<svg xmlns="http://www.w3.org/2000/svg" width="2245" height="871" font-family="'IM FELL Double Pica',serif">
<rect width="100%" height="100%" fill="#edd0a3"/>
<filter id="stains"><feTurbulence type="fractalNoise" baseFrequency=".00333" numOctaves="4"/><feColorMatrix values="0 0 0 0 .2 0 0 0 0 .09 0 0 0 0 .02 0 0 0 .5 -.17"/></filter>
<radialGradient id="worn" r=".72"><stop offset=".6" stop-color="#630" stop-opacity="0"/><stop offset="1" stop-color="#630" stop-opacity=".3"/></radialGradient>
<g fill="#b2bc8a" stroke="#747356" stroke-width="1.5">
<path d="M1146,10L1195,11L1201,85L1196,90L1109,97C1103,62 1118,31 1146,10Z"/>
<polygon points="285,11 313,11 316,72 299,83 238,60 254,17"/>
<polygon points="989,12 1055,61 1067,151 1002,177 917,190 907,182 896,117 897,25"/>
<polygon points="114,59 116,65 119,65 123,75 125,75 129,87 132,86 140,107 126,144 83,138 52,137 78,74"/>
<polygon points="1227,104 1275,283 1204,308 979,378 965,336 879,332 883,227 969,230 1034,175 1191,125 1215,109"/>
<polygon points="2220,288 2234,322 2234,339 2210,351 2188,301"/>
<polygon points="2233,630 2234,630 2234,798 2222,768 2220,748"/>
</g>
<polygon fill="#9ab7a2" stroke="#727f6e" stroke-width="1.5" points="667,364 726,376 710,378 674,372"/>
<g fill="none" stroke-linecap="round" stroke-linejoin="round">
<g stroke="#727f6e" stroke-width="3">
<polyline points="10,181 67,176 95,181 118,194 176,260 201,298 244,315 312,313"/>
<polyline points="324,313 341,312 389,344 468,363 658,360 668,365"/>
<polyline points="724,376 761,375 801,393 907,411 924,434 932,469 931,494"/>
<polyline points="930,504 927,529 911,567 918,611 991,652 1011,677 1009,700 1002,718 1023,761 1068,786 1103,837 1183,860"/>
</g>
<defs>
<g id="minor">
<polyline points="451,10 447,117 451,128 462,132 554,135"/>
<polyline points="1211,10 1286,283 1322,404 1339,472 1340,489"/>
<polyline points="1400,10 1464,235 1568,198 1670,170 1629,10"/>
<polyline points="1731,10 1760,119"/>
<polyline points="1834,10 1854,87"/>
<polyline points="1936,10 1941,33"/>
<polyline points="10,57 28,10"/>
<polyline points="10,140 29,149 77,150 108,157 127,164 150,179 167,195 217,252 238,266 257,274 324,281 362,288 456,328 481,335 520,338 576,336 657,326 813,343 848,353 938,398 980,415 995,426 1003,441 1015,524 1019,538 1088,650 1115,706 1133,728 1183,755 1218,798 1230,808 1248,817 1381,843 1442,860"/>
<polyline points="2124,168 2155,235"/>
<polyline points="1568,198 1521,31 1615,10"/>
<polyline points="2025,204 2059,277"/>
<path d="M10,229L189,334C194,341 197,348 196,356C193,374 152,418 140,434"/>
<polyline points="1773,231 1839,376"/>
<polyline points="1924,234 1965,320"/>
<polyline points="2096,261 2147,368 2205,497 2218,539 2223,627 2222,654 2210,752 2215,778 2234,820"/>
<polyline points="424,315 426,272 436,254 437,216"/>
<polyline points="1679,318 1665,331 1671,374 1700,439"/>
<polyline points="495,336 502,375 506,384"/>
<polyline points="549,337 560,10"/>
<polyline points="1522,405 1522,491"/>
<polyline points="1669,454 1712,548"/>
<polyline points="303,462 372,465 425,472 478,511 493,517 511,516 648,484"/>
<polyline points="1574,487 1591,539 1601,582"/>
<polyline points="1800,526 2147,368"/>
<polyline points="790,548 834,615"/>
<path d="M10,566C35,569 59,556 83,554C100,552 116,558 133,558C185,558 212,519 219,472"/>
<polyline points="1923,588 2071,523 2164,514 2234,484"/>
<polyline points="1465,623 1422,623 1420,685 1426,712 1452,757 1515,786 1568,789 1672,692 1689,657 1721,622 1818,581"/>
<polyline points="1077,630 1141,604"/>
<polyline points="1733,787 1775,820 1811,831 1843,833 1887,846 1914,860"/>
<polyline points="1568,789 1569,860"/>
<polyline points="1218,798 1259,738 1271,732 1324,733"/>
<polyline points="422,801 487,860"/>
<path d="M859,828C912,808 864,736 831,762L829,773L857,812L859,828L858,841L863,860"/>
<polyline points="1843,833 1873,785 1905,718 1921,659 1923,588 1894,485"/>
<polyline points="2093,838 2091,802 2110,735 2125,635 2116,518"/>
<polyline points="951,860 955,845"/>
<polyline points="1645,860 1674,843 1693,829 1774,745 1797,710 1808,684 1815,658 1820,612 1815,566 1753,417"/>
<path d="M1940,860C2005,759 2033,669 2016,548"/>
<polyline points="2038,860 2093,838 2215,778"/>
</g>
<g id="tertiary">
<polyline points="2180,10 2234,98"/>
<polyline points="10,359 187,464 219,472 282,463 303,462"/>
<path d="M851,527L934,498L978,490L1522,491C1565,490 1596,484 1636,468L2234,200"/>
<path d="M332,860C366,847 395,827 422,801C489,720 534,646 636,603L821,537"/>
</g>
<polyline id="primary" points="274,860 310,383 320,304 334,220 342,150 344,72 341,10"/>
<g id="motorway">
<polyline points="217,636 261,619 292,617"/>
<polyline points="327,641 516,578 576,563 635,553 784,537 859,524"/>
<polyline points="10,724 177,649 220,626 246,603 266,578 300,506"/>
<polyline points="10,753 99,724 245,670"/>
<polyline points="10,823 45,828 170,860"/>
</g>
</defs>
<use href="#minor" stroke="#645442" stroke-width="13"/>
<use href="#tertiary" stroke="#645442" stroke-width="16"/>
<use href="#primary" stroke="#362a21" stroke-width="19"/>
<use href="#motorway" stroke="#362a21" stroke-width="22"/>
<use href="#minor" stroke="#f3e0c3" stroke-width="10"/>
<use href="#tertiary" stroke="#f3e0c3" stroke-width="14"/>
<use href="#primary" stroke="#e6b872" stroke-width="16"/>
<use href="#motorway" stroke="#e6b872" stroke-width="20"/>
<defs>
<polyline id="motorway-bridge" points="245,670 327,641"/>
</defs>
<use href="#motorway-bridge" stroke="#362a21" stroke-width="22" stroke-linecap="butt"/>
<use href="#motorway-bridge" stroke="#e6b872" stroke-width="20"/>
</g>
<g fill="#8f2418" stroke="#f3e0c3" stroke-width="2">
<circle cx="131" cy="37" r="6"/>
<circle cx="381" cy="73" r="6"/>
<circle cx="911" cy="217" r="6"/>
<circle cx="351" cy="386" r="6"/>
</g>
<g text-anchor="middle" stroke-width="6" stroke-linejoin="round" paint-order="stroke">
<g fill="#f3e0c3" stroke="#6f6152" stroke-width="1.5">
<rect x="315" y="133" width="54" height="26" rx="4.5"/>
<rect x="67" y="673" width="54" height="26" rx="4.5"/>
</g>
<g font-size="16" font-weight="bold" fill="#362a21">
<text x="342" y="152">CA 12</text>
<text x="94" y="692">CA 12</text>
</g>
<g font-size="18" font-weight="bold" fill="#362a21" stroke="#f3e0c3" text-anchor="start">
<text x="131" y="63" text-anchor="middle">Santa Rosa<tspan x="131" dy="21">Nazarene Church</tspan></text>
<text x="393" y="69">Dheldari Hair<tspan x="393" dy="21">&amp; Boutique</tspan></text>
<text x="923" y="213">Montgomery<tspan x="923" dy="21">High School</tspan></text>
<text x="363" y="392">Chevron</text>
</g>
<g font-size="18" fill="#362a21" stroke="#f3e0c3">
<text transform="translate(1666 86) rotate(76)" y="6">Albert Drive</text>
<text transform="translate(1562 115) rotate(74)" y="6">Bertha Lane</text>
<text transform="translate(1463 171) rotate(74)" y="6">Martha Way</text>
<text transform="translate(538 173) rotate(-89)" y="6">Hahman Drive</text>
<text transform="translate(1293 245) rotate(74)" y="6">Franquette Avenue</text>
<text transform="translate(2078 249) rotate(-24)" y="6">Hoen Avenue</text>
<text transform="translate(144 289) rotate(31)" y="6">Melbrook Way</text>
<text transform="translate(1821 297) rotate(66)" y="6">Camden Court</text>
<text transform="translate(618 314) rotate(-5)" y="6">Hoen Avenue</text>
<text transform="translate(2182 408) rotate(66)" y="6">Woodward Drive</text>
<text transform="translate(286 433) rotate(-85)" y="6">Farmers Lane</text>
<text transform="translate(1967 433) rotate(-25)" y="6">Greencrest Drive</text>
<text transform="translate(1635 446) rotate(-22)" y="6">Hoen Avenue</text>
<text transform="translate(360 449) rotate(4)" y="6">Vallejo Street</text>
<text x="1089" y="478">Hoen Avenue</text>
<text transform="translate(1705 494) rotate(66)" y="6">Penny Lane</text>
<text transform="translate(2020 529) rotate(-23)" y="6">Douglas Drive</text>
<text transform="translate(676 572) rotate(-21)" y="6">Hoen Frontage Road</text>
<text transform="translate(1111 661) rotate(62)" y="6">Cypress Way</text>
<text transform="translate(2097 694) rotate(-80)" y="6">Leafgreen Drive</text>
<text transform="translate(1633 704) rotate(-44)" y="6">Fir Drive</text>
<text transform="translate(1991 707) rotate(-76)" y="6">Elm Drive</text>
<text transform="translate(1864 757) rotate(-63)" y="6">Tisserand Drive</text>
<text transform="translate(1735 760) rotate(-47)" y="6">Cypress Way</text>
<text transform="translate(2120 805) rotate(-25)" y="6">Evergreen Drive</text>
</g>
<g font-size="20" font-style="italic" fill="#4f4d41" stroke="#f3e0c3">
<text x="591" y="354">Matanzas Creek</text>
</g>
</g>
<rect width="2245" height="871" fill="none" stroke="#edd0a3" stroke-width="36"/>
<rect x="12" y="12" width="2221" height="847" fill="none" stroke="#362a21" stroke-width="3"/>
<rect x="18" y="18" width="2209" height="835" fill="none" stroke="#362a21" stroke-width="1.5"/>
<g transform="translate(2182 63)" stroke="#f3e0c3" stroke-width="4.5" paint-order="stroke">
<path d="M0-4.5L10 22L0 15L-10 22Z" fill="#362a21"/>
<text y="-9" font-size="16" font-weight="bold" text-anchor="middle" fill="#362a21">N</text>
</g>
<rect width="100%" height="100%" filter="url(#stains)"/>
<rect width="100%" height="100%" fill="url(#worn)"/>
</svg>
· · · · · · ·
**Instructions for the task**
Check each line of the listing above for the string "worn", then please give the number of lines where it appears and nothing else.

**Answer**
2